Siede su una sedia savonarola, in una posa disinvolta ma composta che mette in bella vista gli stivali tirati a lucido; il gomito destro poggia su di un tavolino intarsiato e la mano regge il volto satinato dall’espressione fissa che pare tagliato di netto ad un bronzo antico e incastrato tra uniforme e berretto. Il fondale bucolico, i fiori nel vaso di vetro opaco e la pianta da interno sul trespolo bianco a quattro gambe trasmettono l’idea che la vita da militare, ma non al fronte, non è poi così dura. Si usa così perché il ritratto fotografico ancora imita quello pittorico e, prima del diffondersi delle avanguardie artistiche che abbandoneranno il campo della rappresentazione realistica, l’arte fotografica ha bisogno di nobilitarsi.

Mena, a sua volta, gli invia un suo ritratto ed un mese dopo è già tra le mani di Peppino, trasferitosi a Milano, che annota sul retro della foto “Milano nell’ottobre del 1916”.

Il ritratto mi appare speculare anche se declinato al femminile in tutte le sue componenti. La sedia savonarola lascia il posto ad un’elegante poltroncina thonet dal cui schienale Mena quasi si affaccia ,il trespolo si abbassa ,si arrotonda ed ospita una pianta, in un bel vaso liberty con le tipiche figure femminili danzanti, insieme a dei fiori; lo sfondo è meno arioso e lascia intravedere una colonna dall’alto basamento  e delle nuvole forse. Mena è elegantissima nel suo abito nero con il colletto di tessuto leggero e bianco; il cappello a larga falda incornicia il volto appena inclinato che guarda nella macchina con un’espressione languida e composta allo stesso tempo. La figura è appena torta e le gambe lievemente accavallate, come si conviene a una signora, ma abbastanza da far spuntare dall’orlo mosso dell’abito le splendide scarpe in pelle nera con il doppio cinturino. Le mani sono bellissime, degne della migliore ritrattistica pittorica. La nonna indossa orecchini, un grazioso anello (che ho riconosciuto tra quelli di famiglia), una collana sottile e si intravede anche la tracolla metallica di una borsetta che si nasconde tra l’abito e lo schienale della sedia.

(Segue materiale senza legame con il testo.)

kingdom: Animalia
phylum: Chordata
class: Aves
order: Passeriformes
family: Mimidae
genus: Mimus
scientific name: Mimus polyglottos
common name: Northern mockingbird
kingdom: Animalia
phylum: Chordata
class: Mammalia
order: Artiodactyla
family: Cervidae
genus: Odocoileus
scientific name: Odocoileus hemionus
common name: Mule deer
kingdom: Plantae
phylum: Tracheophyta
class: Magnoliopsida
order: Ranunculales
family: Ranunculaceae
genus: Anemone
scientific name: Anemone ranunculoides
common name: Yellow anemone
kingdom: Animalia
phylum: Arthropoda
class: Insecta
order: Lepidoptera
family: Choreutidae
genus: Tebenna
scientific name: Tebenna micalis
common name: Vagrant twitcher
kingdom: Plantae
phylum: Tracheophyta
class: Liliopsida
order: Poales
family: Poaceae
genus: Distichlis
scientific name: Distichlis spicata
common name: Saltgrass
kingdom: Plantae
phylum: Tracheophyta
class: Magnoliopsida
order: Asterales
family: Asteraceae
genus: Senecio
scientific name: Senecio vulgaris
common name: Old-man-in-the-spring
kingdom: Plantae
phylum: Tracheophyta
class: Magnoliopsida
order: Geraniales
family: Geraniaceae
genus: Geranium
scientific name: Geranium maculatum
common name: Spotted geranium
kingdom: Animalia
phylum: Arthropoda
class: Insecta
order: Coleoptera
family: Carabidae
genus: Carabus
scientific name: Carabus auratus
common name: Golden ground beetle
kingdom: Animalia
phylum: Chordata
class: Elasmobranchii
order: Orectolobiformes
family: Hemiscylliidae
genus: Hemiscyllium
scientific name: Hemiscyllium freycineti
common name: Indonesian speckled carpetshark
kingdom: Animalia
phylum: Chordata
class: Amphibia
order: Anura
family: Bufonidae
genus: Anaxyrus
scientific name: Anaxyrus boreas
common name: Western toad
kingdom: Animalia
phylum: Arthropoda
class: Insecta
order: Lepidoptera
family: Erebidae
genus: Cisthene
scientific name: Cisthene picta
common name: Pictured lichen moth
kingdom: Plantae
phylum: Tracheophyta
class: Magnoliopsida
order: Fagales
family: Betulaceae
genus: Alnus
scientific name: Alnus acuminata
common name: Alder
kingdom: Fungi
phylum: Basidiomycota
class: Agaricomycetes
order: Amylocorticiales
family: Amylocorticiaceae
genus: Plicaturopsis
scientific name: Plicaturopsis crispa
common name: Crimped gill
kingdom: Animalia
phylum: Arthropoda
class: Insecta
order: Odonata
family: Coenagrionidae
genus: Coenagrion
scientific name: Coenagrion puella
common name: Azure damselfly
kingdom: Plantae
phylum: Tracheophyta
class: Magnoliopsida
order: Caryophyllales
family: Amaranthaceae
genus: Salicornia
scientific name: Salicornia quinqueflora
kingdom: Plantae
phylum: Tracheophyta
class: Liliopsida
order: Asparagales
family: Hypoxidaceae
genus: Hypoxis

Immagino che Mena abbia indossato l’abito e gli accessori migliori per Peppino perché da questa foto non traspare il clima che si respirava in Italia durante la Grande Guerra. E’ vero che l’orrore era tutto nella carneficina delle trincee, nello sconvolgimento inaspettato e totale che quella guerra fu per tutti i soldati coinvolti, ma anche i civili, in tutto il territorio nazionale, patirono restrizioni e sacrifici; soffrirono l’assenza di mariti, figli, padri e vissero l’angoscia di non vederli tornare.

Eppure Mena e Peppino, come tanti altri, mantengono il filo che li unisce attraverso, foto con dediche, lettere, diari.

Scoprono, come scrive Ungaretti nella poesia Veglia, di non essere mai stati tanto attaccati alla vita.

IGM

Manda a Mena anche questa foto da Milano. Sul retro si legge: “Milano ottobre 1916. Questi sono i quattro cannoni della mia batteria. Guardali bene, quante notti in compagnia di essi, passo pensando a te. Tuo Peppino”.

Sono fortunati e non si perdono. Nel 1920 si sposano e mettono su una famiglia di otto figli. L’azienda di famiglia riprende la sua attività  e Peppino lavora tra i libri per tutto il resto della sua vita mentre Mena si occupa dei bambini e della casa.

fotoFamiglia1

Qui l’intera famiglia è ritratta nel febbraio del 1940, dopo venti anni di matrimonio, Peppino e Mena, guardano orgogliosi e sorridenti l’obiettivo, benevoli monarchi in trono di questa allegra piramide famigliare che vede i figli maggiori al vertice (Maria, Luigi e Cristina), gli altri ai lati, parallelamente in ordine di età ( Elena e Rita, Enzo e Alfredo, il piccolo Gianni che Peppino tiene per mano, l’ultimo dei Loffredo editori). La foto è scattata nella camera da pranzo di casa loro che in quegli anni era a Napoli, in Piazzetta Forcella n. 22.

I nonni e i miei zii sono ben vestiti  e pettinati: non c’è dubbio, è una foto ufficiale.

Ancora una tremenda guerra li aspetta, ma questo è l’inizio di un’altra lunga narrazione…

Posso anticipare solo il lieto fine: ecco Peppino e Mena che festeggiano i cinquanta anni di matrimonio, nel 1970.

nonnanonno

Sono ancora innamorati e ancora centro di una piramide famigliare che si è moltiplicata!!